His raised eyebrow was pointed. “As do you.”

“You’re sure they will not raise the alarms unless they find a body?” I badly wanted to believe him.

“Sure enough.”

“Will one of you take a handle?” Sefa wheezed. Hamada had filled the pot to the brim with fūl. Sefa staggered, and some of the beans dribbled over the side. Marek and I snatched the handles, and we returned to the keep unscathed.

Raya shouted at us for ten minutes about the filthy state of our clothes. As soon as she finished, the three of us split up. Me to bathe, Sefa to help with breakfast, and Marek to change for a day of hard labor.

As I dragged the towel over my body, I wished I could rub the tension from my limbs through sheer force. I was strung tight in a way I hadn’t been since my first few months in Mahair. I wrapped my wet curls in linen pants, tying the ends at the nape of my neck. Not even dropping onto my bed helped me relax. Outside my door, a flurry of footsteps and conversation signaled the start of the new day.

The younger girls in the keep did not like me much. I lacked the gentle, nurturing touch that came so naturally to Sefa. Though I tried to be softer with them, I possessed the maternal instincts of a bloodthirsty cockroach. Yet for some unfathomable reason, I found their presence grounding whenever fear tightened its noose around me. Raya would rather die than let these children feel the pressure of the responsibilities she carried on their behalf. She made sure they were free to worry about urgent problems like who could claim the prettiest dress in the monthly donation carts or who could carry the biggest goat the farthest. These orphaned girls were as close to happy as their circumstances permitted.

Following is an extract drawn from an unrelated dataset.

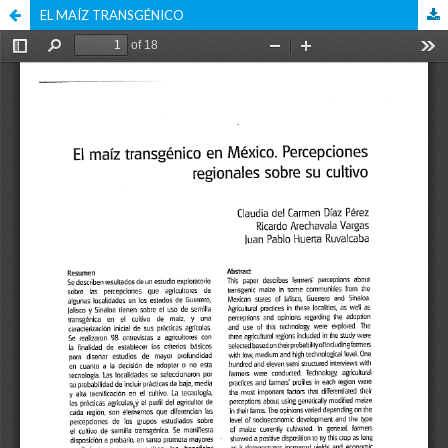
EL MAÍZ TRANSGÉNICO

“You shouldn’t hide the realities of the life they face outside this keep,” I’d said once, a few days after I turned sixteen. I’d been sharpening the kitchen knives by the fire while Raya counted her weekly earnings for the sixth time. “The more responsibilities you place on their shoulders, the better they will become at bearing them.”

She’d looked at me so long that I’d started to tense, tightening my grip on one of the knives. Dark circles hollowed the space under Raya’s eyes. “Children are not meant to bear the woes of this life, Sylvia. It breaks them. They will spend their adult lives doing everything in their power to never feel the weight of the world again.”

Exhaustion tugged at me. I hadn’t slept in two days, but each time I closed my eyes, I saw Nizahl soldiers riding into Mahair with swords and torches.

Any illusion of safety here had been shattered.

You are the Jasad Heir. Safety was not written for you, Hanim said.

I shoved my face into the hard pillow. I mentally recited the herbs I would pack for Rory and planned the best spot to set up our table for the waleema.

When nothing else worked, I resorted to a practice as old as the scars on my back. I pressed my cold palm against my heart and counted the beats.

One, two. I’m alive. Three, four. I’m safe. Five, six. I won’t let them catch me.